* [WHAT THE TASK ASKS]:
In the text on the right to a jury trial, what year is given as when the California Constitution was adopted?

* [TEXT SEGMENT]:

* * *

Wells Fargo's first claim of error concerns the propriety of submitting the liquidated damages issues to the jury. The bank contends there was no right to a jury trial in this action for relief from liquidated damages, and even if there was, the subissue of validity was still a matter to be decided by the trial judge.
1. The right to a jury trial.
 In determining whether there is a right to a jury trial in an action for relief from liquidated damages, the pivotal question is whether there was a right to a jury trial of such an action at common law as of 1850, when the California Constitution was adopted. (E.g., C & K Engineering Contractors v. Amber Steel Co. (1978) 23 Cal. 3d 1, 8 [151 Cal. Rptr. 323, 587 P.2d 1136].) This question is "purely historical" (ibid.), and in this case requires an examination of the common law of England.
Before 1697, the English courts of equity had exclusive jurisdiction to relieve a party from a penalty for breach of contract. (2 Story, Commentaries [235 Cal. App. 3d 1392] on Equity Jurisprudence (1836) § 1301, p. 536.) In 1697, Parliament enacted the "Statute of William" (8 & 9 William III, ch. 11, § 8), which provided that in an action at law to recover a penalty for breach of contract, the plaintiff could only recover actual damages from the breach of contract, which were to be assessed by the jury (XII Holdsworth, A History of English Law (1938) pp. 519-520). The Statute of William did not purport to invest jurisdiction in the law courts to grant affirmative relief from the penalty, but merely permitted relief to be sought defensively in an action at law to recover the penalty.
 Thus, at common law, a party in breach was not entitled to a jury trial in an action for affirmative relief from a penalty for the breach, over which exclusive jurisdiction remained in the equity courts. The right to a jury trial was limited to defensive relief in the form of assessment of actual damages where the nonbreaching party sued at law to recover the penalty.
But this litigation did not consist solely of an action by customers for affirmative relief. Wells Fargo filed a cross-complaint for breach of contract, seeking to recover "all sums due and owing" to the bank by "certain members of the purported class" who had been assessed "certain service charges." The plaintiffs filed an answer which asserted the defense that the fees were "unlawful liquidated damages." Thus, by its cross-complaint, Wells Fargo was pursuing an action at law to recover fees, to which the plaintiffs could seek defensive relief with a right to a jury trial. In effect, the cross-complaint took the litigation beyond the exclusive realm of equity jurisdiction and within the scope of legal jurisdiction, where defensive relief could be obtained from a jury. The bank later stipulated to denial of class treatment of the cross-complaint, but the claims against the named plaintiffs remained.
Wells Fargo points out that it effectively abandoned the cross-complaint entirely, even against the named plaintiffs, by submitting no jury instructions or special verdict questions on the cross-complaint. Such abandonment, however, did not become fully evident until the close of trial, long after the right to a jury trial had been litigated. The judge could not have known at the time he denied the objection to a jury trial that the cross-complaint would [235 Cal. App. 3d 1393] later be "effectively" abandoned, and thus cannot be faulted on that basis for allowing a jury trial.

* * *

* [AVAILABLE DATA]:
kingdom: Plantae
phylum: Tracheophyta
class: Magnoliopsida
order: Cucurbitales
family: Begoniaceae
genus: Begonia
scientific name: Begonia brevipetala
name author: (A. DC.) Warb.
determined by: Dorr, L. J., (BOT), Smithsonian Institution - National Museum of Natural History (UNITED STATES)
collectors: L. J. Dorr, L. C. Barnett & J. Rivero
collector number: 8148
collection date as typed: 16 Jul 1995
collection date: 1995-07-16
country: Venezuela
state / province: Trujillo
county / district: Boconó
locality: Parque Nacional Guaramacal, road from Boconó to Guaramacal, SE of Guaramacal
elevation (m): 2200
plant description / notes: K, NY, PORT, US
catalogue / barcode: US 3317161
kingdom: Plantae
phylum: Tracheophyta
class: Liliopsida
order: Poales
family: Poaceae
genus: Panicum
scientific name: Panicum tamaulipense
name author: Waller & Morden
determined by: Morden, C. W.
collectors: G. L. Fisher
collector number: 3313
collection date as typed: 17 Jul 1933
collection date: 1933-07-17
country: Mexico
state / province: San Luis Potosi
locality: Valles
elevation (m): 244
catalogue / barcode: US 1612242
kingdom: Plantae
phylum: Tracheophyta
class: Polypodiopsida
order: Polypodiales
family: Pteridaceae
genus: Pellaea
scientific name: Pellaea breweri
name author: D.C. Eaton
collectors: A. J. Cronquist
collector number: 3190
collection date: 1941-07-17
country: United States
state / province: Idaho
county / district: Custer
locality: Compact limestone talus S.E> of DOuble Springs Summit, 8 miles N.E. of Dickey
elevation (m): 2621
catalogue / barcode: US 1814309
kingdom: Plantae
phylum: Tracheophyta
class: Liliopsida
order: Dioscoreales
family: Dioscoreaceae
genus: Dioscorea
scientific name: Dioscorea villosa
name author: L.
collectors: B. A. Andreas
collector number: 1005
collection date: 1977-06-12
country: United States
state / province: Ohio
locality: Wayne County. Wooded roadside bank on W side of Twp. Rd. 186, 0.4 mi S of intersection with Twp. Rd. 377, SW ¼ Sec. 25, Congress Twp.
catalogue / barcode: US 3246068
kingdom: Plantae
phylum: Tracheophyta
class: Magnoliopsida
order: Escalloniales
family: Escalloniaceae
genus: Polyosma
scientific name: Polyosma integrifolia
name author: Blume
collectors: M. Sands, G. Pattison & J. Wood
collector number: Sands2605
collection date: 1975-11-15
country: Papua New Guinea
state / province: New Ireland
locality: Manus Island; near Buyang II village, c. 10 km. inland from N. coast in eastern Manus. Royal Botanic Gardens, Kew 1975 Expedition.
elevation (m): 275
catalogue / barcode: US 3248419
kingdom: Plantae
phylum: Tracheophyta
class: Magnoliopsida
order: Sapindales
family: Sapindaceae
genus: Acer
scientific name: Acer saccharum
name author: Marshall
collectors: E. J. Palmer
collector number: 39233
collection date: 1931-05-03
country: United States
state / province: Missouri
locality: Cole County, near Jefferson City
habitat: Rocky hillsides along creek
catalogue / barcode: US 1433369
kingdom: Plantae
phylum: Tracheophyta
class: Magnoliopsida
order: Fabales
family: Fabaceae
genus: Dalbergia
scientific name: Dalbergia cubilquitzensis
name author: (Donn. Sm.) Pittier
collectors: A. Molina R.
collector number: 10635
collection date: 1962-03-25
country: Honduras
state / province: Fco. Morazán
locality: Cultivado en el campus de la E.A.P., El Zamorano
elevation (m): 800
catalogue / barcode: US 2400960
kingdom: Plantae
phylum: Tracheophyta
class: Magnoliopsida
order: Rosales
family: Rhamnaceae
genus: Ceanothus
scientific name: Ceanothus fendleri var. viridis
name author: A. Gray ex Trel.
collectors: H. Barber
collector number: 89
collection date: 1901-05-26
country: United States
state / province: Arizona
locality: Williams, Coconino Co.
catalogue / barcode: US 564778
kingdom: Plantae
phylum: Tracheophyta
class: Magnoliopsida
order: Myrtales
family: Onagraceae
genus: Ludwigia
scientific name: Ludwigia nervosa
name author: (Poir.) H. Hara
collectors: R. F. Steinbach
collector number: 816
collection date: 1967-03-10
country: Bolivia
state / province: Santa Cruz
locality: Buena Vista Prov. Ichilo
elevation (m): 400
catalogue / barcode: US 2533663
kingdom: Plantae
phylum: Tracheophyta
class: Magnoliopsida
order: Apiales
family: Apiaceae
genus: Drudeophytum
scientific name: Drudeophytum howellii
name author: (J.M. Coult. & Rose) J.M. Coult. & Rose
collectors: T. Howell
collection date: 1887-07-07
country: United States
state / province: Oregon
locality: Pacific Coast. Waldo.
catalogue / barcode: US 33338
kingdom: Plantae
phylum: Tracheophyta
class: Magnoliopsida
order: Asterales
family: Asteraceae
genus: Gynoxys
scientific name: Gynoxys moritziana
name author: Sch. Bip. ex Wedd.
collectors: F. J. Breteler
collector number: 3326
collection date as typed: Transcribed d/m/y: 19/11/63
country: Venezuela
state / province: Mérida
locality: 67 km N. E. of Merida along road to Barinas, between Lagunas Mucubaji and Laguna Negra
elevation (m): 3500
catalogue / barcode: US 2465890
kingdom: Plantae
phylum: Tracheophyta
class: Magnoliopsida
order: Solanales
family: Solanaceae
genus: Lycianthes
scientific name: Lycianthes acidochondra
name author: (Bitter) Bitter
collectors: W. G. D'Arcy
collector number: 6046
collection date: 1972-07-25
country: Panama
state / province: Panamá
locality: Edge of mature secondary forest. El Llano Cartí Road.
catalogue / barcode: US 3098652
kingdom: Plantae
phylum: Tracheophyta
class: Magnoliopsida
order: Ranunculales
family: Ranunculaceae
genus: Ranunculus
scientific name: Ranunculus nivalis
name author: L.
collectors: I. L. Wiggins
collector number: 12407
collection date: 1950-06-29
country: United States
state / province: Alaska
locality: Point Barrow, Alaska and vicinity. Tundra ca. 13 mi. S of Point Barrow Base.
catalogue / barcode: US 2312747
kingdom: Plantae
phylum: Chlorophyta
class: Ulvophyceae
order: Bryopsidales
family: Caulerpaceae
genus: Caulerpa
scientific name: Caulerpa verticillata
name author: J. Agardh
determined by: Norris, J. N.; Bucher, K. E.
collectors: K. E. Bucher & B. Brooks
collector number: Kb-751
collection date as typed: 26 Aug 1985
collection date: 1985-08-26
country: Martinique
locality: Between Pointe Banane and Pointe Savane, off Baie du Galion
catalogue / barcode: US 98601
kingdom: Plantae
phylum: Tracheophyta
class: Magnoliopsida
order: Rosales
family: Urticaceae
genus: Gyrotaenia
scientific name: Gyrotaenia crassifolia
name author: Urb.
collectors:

* * *

* [THE ANSWER]:
1850